Integrated Annual Report 2015

OPERATING

PERFORMANCE

Once again we managed to grow our gross margin. Operating profit grew 14%, a double-digit performance achieved on the strength of effective cost controls and our increased focus on higher margin products such as blends, packaged products and chemicals for the food industry. As a result, EBITDA grew 13% above that of 2014.

Net income totaled Ps 34 million in 2015, six times more than in 2014 on the strength of growth in operating income and EBITDA, and by lowering interest expense. Our increased net profit was achieved despite our Ps 94 million foreign exchange loss for the year.

Some significant product lines experienced deflation in 2015 such as dairy and corn derivatives, whose prices fell between 30% and 55%, in the case of the former, and 26% to 40%, in the case of the latter. The current sales prices of both lines of products are the lowest in four years. Moreover, the prices of mining inputs fell by close to 30%.

Lastly, we ended the year with net debt to EBITDA of 1.6 times, down from 2 times at the end of 2014. This level remains in line with our internal policy of assuring that it does not surpass 2 times.

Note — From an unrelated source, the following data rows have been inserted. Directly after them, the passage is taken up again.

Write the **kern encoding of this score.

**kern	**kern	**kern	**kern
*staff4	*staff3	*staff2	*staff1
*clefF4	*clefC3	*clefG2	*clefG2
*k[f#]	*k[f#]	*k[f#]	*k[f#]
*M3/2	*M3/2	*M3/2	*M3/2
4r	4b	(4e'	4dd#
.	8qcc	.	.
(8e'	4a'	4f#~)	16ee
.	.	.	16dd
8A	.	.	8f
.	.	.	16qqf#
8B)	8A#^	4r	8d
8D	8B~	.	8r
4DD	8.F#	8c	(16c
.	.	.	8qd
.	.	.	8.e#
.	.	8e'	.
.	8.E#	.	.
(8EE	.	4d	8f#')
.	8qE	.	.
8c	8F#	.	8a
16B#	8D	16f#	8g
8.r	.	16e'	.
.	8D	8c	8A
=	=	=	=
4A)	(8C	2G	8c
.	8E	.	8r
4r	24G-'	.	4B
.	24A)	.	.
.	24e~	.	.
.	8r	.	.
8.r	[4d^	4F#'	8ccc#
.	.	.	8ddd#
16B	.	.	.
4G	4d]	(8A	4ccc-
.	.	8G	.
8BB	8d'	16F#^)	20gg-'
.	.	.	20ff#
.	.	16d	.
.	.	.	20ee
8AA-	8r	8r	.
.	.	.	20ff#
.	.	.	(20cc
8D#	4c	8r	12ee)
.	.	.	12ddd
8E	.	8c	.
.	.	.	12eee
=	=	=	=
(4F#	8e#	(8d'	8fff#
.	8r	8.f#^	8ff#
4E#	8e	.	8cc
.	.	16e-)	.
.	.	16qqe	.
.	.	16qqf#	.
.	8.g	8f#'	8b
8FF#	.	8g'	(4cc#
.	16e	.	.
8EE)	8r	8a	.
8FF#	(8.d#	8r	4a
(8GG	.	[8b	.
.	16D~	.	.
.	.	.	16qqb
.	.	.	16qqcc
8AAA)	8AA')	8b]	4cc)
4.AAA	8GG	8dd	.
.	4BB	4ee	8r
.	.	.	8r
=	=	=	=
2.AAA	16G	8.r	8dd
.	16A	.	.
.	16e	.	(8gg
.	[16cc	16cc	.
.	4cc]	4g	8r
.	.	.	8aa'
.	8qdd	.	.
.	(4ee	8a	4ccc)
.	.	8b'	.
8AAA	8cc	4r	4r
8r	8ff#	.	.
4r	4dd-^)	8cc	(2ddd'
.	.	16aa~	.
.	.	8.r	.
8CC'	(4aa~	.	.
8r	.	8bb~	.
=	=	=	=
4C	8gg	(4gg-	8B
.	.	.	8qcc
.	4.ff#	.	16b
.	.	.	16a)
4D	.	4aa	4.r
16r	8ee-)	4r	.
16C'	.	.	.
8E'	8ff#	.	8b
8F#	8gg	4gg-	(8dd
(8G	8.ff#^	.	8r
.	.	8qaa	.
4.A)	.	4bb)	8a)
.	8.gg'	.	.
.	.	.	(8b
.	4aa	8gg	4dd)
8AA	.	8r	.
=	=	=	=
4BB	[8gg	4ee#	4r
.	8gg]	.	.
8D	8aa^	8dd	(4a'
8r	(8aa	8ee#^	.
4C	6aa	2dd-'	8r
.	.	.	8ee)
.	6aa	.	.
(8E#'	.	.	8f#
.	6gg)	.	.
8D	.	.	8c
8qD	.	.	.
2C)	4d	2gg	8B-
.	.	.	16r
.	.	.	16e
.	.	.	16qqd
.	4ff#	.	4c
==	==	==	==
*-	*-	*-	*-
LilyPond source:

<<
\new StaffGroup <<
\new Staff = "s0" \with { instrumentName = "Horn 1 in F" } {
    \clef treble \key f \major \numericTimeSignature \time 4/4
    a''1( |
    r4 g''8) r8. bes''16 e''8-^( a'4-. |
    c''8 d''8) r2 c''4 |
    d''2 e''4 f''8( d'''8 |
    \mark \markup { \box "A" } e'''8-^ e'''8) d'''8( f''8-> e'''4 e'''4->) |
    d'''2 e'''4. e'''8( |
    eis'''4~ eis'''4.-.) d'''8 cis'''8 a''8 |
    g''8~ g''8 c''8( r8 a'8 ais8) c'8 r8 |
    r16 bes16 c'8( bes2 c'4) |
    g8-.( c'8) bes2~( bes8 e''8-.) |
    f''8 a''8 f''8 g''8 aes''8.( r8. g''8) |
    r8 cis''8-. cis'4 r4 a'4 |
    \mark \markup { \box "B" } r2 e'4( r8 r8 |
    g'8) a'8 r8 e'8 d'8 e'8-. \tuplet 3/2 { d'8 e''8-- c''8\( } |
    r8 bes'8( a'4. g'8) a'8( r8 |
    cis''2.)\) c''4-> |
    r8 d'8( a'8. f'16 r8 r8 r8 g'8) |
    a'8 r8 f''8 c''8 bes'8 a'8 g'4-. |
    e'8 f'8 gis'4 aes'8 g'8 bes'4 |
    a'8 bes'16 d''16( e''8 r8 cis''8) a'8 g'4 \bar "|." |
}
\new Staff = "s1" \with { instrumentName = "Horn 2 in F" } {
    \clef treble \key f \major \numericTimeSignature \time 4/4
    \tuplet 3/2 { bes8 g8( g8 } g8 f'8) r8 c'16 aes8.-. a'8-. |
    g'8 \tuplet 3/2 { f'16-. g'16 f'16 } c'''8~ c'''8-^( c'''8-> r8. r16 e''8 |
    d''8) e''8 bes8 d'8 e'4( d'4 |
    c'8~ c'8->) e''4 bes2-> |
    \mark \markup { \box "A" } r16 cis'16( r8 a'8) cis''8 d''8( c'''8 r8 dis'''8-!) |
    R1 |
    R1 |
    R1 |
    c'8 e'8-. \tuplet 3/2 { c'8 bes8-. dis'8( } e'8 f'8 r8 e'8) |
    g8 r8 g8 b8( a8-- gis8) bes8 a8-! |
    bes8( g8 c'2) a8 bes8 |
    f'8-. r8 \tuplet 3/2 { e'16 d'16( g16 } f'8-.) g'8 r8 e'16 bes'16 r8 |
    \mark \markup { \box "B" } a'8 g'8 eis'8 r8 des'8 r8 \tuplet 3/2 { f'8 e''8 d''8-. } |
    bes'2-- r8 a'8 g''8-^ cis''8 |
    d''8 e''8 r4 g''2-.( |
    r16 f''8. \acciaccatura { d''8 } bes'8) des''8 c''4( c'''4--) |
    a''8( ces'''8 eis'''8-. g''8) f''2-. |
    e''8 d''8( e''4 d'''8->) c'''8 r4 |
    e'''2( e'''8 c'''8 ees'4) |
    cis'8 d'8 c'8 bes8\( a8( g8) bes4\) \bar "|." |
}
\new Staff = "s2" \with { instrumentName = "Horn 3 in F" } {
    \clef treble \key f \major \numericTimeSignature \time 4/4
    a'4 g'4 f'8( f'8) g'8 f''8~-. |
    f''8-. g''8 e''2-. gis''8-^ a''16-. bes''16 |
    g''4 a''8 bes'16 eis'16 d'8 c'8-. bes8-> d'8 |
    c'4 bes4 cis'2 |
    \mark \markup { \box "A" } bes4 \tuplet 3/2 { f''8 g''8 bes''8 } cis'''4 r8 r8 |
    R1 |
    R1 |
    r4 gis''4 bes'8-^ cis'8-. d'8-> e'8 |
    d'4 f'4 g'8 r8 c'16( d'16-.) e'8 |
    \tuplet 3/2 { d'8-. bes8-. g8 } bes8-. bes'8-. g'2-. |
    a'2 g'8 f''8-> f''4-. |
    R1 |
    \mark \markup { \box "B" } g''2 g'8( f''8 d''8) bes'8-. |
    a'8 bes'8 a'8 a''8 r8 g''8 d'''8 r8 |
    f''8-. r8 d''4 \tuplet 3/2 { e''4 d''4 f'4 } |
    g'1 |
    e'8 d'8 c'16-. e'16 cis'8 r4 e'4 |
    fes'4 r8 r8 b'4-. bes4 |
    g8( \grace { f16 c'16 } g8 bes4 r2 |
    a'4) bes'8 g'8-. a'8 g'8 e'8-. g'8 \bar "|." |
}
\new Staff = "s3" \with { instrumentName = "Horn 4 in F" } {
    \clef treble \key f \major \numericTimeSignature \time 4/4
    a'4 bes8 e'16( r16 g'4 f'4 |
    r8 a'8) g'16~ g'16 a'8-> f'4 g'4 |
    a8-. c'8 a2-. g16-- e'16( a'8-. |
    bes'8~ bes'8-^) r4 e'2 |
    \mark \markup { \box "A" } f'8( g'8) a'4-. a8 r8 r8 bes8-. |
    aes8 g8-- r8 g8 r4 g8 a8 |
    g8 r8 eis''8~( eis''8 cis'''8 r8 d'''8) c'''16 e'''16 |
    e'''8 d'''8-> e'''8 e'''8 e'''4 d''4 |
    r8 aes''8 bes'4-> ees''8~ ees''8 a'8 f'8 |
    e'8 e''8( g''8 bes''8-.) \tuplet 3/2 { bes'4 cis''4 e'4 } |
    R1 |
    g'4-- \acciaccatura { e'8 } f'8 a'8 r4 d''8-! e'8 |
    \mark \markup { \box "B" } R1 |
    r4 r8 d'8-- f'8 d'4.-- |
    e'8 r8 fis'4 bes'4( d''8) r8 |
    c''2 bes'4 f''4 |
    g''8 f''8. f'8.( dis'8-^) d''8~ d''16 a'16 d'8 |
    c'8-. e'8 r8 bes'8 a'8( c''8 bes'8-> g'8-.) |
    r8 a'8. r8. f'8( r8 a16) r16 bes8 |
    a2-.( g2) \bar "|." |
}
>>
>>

At Pochteca we remain focused on cashflow generation through a proper management of working capital, as well as cost and expense controls in order to grow EBITDA.

In Brazil, we have begun to successfully penetrate sectors such as oil exploration and drilling as well as chemicals used in the production of food, markets in which Coremal did not participate prior to the arrival of Pochteca. We regard this as a slow process, but one that will eventually pay off.

These results demonstrate the resilience and efficacy of our “one-stop-shop” model and our broad product and client diversification.